Question

You are a state inspector for the Division of Weights and Measures. Your responsibility is to be sure the net weight found on all containers is correctly reflected on the label (note: the label is a claim). You are inspecting ABC Company who makes dry dog food in boxes and bags. The boxes you are checking indicate a net mean weight of 32 ounces. You check a sample of 200 boxes and found the average content to be 31.7 ounces. The standard deviation allowed for this type of product is 2.2 ounces. Can you conclude at a .02 level of significance that the boxes of dog food are being under filled

Answer 1

No.
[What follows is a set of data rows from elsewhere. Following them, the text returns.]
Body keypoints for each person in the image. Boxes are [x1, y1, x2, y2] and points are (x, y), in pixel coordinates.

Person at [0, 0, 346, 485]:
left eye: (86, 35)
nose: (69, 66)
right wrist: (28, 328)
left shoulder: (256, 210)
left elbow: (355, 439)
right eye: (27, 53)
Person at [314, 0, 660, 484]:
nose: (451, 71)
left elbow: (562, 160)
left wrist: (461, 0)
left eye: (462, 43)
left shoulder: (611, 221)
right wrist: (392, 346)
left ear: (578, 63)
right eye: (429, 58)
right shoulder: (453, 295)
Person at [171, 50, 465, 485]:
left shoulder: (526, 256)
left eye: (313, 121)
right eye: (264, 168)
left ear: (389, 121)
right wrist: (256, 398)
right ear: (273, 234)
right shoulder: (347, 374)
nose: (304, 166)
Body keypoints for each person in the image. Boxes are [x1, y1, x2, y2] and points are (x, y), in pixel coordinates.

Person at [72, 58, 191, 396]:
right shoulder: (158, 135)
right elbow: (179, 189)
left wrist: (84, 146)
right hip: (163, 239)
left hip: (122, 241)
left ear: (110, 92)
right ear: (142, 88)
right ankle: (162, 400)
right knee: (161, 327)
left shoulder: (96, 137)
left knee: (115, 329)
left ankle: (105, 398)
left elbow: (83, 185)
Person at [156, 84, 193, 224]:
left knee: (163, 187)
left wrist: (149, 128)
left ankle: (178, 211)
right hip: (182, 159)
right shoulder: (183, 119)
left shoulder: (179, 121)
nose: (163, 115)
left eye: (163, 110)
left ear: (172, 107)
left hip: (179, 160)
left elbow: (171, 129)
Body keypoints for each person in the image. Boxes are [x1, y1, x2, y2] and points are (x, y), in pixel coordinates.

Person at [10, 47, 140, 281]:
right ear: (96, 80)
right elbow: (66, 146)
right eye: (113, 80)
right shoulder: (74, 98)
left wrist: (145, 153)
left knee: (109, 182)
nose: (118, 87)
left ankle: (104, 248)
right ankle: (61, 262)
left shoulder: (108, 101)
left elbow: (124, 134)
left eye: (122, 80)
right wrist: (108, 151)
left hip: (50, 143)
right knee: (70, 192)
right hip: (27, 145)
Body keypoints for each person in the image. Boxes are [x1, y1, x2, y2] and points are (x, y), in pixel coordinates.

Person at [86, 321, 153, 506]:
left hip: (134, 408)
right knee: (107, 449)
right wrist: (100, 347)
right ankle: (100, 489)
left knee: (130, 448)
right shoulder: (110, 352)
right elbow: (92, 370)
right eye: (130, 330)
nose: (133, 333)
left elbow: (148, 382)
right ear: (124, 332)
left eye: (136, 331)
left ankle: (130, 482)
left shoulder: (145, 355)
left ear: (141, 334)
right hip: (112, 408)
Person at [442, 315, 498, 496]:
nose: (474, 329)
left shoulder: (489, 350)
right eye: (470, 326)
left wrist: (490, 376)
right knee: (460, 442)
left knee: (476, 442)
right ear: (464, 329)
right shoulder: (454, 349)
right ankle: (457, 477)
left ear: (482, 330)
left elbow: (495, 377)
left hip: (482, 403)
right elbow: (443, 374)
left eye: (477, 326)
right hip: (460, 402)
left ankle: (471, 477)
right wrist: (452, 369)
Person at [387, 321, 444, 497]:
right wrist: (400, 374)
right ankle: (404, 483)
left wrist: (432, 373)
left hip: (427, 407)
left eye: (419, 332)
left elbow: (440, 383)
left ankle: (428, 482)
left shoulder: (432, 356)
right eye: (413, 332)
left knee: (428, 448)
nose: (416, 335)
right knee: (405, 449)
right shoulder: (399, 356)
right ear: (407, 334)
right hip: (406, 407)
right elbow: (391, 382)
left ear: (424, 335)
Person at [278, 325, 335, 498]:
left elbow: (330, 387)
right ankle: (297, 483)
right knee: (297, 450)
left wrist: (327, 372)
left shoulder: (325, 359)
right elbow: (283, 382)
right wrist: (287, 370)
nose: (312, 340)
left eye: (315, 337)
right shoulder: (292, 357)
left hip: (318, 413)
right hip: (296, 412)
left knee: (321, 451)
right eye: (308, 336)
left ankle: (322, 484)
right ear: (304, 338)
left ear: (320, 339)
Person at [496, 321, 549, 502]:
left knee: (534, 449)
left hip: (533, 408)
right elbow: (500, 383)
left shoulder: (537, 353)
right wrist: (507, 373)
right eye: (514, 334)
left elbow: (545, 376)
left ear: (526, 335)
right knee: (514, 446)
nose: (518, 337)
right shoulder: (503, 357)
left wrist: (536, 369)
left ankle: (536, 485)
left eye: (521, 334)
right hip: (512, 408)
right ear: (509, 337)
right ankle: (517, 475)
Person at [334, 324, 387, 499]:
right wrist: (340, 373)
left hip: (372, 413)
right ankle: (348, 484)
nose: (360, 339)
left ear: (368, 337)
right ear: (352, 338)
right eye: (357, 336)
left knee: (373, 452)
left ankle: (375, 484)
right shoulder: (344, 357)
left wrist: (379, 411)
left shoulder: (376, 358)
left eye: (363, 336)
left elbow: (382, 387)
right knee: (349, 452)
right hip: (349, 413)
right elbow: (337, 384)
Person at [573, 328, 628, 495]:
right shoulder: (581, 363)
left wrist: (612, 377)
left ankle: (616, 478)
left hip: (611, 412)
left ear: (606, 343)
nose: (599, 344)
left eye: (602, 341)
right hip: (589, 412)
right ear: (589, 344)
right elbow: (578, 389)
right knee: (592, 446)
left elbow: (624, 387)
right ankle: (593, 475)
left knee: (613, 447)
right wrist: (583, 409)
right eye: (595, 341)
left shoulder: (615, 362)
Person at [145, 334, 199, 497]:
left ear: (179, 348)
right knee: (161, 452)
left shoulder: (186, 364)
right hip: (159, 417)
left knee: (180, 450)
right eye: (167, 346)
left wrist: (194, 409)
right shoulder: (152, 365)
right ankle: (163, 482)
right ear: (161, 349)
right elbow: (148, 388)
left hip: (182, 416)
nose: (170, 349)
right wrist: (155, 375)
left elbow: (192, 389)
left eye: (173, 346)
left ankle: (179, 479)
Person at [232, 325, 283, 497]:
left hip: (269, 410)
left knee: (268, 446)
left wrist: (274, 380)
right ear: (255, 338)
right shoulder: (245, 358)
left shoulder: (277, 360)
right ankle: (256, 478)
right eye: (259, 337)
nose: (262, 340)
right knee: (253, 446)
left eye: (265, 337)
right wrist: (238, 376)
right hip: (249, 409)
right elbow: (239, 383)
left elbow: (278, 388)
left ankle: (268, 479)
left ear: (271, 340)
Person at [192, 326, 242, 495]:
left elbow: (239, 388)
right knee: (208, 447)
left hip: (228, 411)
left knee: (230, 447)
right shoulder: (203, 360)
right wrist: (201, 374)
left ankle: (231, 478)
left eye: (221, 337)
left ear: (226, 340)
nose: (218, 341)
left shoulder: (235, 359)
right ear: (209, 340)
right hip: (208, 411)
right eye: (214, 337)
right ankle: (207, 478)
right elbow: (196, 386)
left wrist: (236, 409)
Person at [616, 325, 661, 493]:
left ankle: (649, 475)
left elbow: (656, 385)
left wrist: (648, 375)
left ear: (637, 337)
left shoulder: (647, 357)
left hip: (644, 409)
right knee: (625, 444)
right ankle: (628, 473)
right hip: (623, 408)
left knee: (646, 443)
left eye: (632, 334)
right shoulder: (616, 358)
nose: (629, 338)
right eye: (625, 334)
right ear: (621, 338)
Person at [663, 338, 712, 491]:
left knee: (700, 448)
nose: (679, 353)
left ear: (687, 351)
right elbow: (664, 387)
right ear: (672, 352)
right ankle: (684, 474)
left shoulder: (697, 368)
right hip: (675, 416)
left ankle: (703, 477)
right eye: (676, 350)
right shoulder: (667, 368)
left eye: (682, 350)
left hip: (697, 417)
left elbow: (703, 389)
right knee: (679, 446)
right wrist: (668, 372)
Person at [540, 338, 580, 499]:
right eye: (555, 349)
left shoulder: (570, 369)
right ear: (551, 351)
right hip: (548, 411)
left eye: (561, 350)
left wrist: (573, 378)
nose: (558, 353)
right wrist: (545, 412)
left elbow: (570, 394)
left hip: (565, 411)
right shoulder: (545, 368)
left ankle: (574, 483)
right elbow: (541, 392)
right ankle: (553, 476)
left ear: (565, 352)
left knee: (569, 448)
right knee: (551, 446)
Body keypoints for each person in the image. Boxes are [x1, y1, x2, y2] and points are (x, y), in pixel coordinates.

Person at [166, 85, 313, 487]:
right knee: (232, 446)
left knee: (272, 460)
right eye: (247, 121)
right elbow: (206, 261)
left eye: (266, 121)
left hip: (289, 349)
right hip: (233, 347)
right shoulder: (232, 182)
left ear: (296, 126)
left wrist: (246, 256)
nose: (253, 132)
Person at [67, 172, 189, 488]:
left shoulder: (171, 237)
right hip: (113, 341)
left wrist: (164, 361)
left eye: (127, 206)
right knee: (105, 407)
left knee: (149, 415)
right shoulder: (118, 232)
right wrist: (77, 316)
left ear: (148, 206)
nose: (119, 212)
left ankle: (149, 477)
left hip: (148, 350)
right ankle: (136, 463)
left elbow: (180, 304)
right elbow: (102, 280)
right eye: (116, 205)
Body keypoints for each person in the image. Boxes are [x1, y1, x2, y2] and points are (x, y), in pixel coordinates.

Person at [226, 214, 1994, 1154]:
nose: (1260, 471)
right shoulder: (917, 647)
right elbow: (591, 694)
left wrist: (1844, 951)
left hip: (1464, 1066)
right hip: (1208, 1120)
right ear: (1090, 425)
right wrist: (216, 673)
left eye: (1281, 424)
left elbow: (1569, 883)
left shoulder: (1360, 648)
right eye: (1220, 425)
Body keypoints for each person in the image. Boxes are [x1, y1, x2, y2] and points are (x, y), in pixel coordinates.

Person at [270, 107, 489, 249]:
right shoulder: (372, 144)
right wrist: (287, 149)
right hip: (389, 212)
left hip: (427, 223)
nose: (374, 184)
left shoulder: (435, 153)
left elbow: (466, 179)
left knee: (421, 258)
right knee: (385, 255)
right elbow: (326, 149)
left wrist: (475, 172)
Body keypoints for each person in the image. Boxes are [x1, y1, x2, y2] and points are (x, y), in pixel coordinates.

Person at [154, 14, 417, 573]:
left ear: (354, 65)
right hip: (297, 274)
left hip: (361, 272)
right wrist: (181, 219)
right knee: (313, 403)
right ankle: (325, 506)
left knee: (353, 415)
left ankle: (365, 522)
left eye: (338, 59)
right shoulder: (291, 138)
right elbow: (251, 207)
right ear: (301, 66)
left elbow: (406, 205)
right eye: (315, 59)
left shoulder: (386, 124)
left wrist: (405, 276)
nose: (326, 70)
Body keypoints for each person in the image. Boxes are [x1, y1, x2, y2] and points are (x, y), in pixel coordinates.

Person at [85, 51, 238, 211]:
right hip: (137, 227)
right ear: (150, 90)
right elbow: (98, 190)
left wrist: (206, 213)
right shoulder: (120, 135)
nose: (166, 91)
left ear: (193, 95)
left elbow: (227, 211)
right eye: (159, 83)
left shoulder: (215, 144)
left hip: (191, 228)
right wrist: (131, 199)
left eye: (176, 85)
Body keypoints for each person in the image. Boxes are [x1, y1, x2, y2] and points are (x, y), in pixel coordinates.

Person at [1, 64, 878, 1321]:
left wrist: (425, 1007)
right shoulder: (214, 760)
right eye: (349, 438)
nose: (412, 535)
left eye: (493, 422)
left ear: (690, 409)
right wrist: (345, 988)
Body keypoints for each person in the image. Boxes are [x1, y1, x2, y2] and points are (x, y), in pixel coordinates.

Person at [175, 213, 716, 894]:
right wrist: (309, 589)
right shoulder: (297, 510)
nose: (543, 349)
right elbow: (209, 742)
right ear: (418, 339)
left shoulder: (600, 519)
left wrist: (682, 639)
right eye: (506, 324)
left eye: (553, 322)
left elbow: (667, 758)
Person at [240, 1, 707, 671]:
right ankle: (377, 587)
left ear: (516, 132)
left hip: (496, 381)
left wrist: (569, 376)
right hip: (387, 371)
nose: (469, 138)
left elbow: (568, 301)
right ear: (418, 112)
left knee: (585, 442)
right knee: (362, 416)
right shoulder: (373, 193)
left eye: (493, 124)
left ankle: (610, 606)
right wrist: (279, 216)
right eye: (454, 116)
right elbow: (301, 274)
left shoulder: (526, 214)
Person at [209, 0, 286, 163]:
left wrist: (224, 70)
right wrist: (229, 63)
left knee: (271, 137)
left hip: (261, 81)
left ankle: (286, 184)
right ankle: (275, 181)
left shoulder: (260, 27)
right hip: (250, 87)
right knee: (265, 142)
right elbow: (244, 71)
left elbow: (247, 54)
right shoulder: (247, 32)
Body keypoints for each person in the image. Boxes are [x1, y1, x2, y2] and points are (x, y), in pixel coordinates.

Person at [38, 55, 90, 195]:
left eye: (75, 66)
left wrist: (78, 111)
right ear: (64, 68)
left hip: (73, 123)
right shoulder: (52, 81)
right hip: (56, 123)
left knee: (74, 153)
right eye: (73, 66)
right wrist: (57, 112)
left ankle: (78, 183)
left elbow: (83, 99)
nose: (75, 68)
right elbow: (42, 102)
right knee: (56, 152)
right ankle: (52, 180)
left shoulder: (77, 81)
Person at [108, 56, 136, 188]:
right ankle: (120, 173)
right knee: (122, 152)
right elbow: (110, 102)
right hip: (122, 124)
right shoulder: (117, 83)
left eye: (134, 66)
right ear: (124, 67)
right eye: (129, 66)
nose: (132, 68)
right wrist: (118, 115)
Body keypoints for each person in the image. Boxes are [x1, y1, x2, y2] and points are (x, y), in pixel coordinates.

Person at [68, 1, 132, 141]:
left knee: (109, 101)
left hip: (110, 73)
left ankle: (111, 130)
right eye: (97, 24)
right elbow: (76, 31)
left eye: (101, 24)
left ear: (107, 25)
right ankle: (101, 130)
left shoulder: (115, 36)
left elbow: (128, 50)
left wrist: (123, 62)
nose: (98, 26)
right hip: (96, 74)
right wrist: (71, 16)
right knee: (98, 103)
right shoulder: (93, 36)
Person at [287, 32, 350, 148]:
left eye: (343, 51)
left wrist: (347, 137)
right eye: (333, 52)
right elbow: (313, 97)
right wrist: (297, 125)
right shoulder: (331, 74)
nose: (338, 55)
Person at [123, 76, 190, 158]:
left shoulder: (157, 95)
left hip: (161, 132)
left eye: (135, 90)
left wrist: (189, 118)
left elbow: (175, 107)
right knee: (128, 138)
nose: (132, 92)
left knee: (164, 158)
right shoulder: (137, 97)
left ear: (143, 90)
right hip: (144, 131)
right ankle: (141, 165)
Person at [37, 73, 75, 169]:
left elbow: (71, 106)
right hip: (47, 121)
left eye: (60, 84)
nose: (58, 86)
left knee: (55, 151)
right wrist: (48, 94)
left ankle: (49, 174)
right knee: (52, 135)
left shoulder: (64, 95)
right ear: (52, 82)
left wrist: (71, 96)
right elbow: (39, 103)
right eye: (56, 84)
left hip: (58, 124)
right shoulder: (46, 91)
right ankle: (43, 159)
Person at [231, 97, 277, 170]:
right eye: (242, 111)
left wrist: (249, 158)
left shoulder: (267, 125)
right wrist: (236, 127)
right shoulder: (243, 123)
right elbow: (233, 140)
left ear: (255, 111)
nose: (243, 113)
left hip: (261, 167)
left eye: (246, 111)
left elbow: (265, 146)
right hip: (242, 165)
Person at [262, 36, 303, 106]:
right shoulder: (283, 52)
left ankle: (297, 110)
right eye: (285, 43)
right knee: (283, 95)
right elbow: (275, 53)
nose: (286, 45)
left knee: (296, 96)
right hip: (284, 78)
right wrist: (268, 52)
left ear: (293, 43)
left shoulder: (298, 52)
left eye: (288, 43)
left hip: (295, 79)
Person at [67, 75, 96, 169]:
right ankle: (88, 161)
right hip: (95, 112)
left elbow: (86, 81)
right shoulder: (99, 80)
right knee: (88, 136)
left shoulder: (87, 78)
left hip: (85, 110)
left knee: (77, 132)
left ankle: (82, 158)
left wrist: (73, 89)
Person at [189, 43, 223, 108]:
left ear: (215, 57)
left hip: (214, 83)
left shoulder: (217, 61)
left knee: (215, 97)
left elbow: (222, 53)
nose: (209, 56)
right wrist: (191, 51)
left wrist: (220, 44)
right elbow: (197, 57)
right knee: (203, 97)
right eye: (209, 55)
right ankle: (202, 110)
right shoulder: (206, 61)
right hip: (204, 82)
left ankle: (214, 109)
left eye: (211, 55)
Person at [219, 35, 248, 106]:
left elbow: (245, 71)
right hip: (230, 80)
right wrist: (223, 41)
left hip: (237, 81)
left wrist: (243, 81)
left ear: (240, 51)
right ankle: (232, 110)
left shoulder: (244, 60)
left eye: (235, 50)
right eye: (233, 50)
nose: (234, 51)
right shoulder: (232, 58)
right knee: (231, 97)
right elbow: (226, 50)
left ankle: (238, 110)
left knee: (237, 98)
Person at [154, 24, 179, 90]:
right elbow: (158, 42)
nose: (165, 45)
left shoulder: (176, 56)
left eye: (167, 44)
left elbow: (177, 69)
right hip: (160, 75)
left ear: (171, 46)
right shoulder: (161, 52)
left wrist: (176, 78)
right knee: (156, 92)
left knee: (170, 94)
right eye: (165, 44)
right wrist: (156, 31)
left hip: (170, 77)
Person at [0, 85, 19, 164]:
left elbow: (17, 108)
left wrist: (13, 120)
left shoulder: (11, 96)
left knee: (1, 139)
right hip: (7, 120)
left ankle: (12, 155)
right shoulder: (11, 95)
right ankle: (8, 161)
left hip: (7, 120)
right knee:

There is not enough evidence to support the claim that the boxes of dog food are being under filled (P-vaue=0.027).

Explanation:

This is a hypothesis test for the population mean.

The claim is that the boxes of dog food are being under filled.

Then, the null and alternative hypothesis are:

`H_0: \mu=32\\\\H_a:\mu< 32`

The significance level is 0.02.

The sample has a size n=200.

The sample mean is M=31.7.

The standard deviation of the population is known and has a value of σ=2.2.

We can calculate the standard error as:

`\sigma_M=(\sigma)/(√(n))=(2.2)/(√(200))=0.156`

Then, we can calculate the z-statistic as:

`z=(M-\mu)/(\sigma_M)=(31.7-32)/(0.156)=(-0.3)/(0.156)=-1.928`

This test is a left-tailed test, so the P-value for this test is calculated as:

`\text{P-value}=P(z<-1.928)=0.027`

As the P-value (0.027) is bigger than the significance level (0.02), the effect is not significant.

The null hypothesis failed to be rejected.

There is not enough evidence to support the claim that the boxes of dog food are being under filled.